Re: [RFC] HTTP Timezone - rev4

On Wednesday 13 June 2007 01:12, Adrien de Croy wrote:
> Just a couple of comments.
>
> There are a proliferation of date/time formats, including ones with TZ
> information.
>
> I think there will be more people out there that have to code
> implementations for things that have existing code for an RFC2822 style
> date/time format than for a POSIX one.  Any particular reason for the
> choice of the POSIX format?

There is no reason. I just thought that POSIX format is easier to parse. I've 
no objection in using the RFC2822 timezone format. I'll send another version 
using the RFC2822 format.

> The timezone part you have defined containing an offset from UTC + an
> optional list of timezone names (how many timezones can one UA be in
> anyway?).  The TZ offset is contained in a date field, and the timezone
> name seems to duplicate locale information which is also sent in other
> headers.

AFAIK there is no standard for timezone names. They depend on timezone 
databases which are client specific. The idea of a list of timezone names is 
that web clients may try to support multiple such databases. The list of 
names will be a list of known names for the same timezone.

Also, timezone is not related to locale. I'm using english locale but I have 
Europe/Athens timezone. Other countries cross more than one timezones etc.

> If a server wishes to use the timezone as a parameter to generate
> content, then surely it needs a method of ensuring it gets the information?

I'm thinking the whole thing as a best effort attempt to provide better 
content. Clients that don't support it will experience the current behaviour 
of seeing time related content using the web server's timezone.

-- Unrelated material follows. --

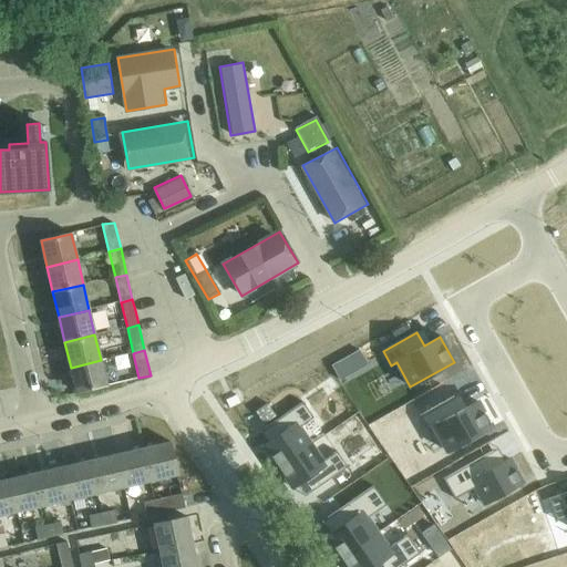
[(101,360),(71,368),(76,393),(106,387),(101,360)]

> I.e. do we need a status code like "4xx Date field required" whereby the
> server can indicate that it can't generate content without the timezone
> information.

I believe that appart from the implementation complexity that this one 
introduces, the 'required' is the main difference. Since the idea is to 
provide a best effort service, there should be no requirement for it.

> in which case why not just use the existing Date header, or expand this
> concept to encompass the complete definition of the locale of the user,
> not just timezone.

The date header forces the client to sent its time in UTC. As far as I 
understand, this change whould need a new version of HTTP.